Classification Table
# Converting from probability to actual output
api$fitted_api <- ifelse(mylogit$fitted.values >= 0.5, "1", "0") #1 = Above Average, 0 = Below
# Generating the classification table
ctab <- table(api$api_factor, api$fitted_api)
ctab
##
## 0 1
## Below Target 304 19
## At or Above Target 15 62
#I (Karen) like this table better because it include row and column totals
sjPlot::tab_xtab(var.row = api$api_factor, var.col = api$fitted_api, title = "Observed Progress versus Predited progress counts", show.row.prc = TRUE, show.summary = F )

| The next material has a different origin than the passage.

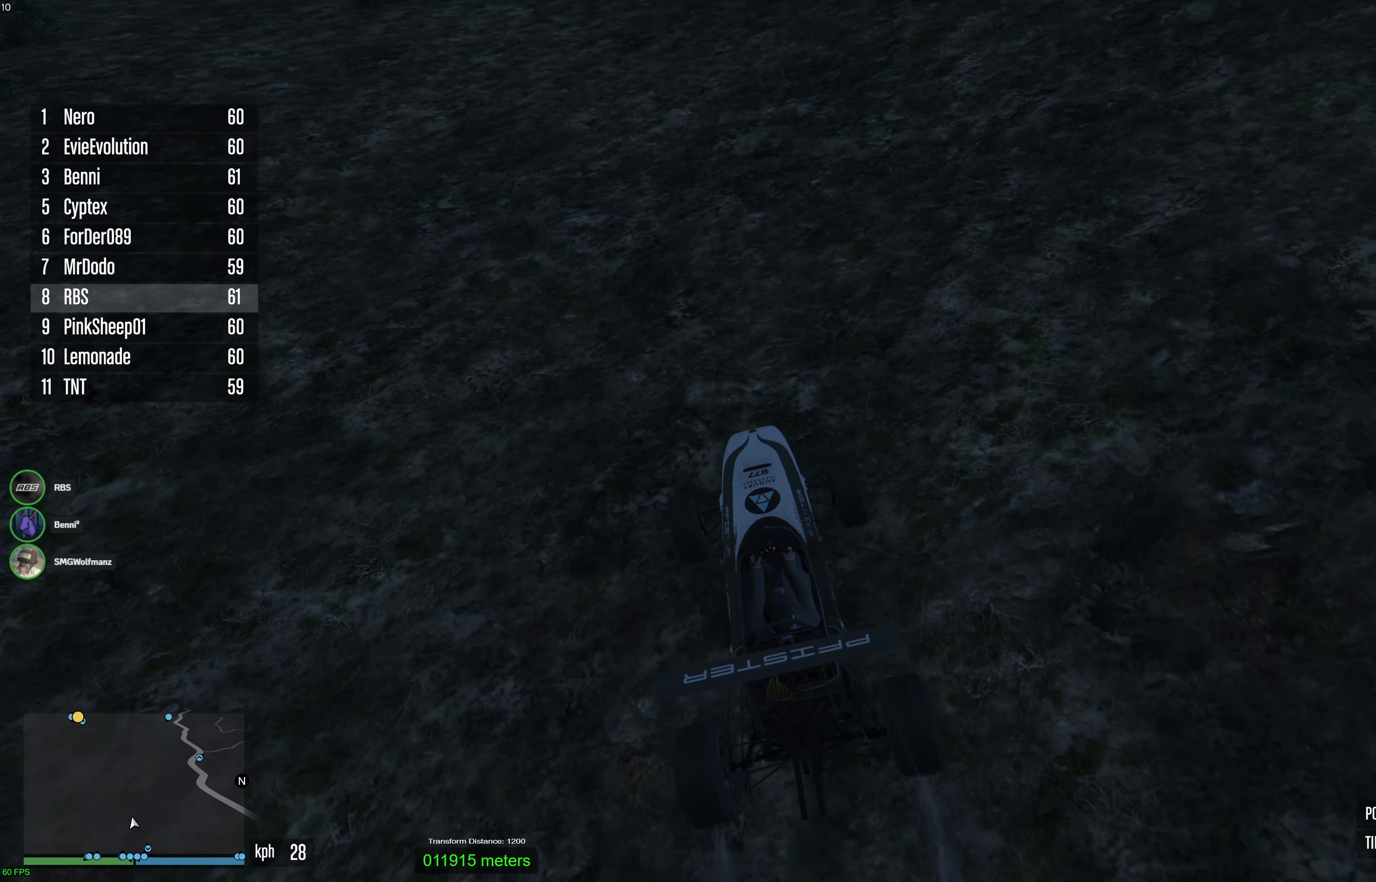
{"buttons": ["R2"], "left_stick": "center", "right_stick": "up", "events": [[33, "left_stick", "up-left"], [150, "left_stick", "center"]]}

api_factor | fitted_api | Total | |
---|---|---|---|
0 | 1 | ||
Below Target |
304 94.1 % |
19 5.9 % |
323 100 % |
At or Above Target |
15 19.5 % |
62 80.5 % |
77 100 % |
Total |
319 79.8 % |
81 20.2 % |
400 100 % |
Accuracy
accuracy <- sum(diag(ctab))/sum(ctab)*100
accuracy
## [1] 91.5
Sample write up
Using a binary logistic regression, we explored how school’s characteristics (% fully credential teachers, studnet enrollment, and % on free and reduced lunch) relate to the adequate progress of a school. Both the percent of credentialed teachers (z = 2.06, p = .04) and the % free and reduced lunch (z = -.11, p < .01) were significant predictors. Specifically the percent of fully credentialed teachers has an OR = 1.05, 95%CI[1.01, 1.12]. This implies that for a one percent increase in the fully credentialed teachers, schools have a 5% higher chance of making target. Free and reduced lunch had estimated OR =.90, 95% CI [.86, .92], which indicated that for each additional percent of students on free and reduced lunch, there is a significant decrease in the log odds of being at target (z = -7.60, p < .01). That is, for each additional percent increase of free or reduced lunch, that school has a 11% decrease in the odds of making it to target growth, controlling for the other predictors. There was no effect of the enrollment of the school, when controlling for the other variables. Overall, this model had high prediction accuracy, predicting 91% schools accurately.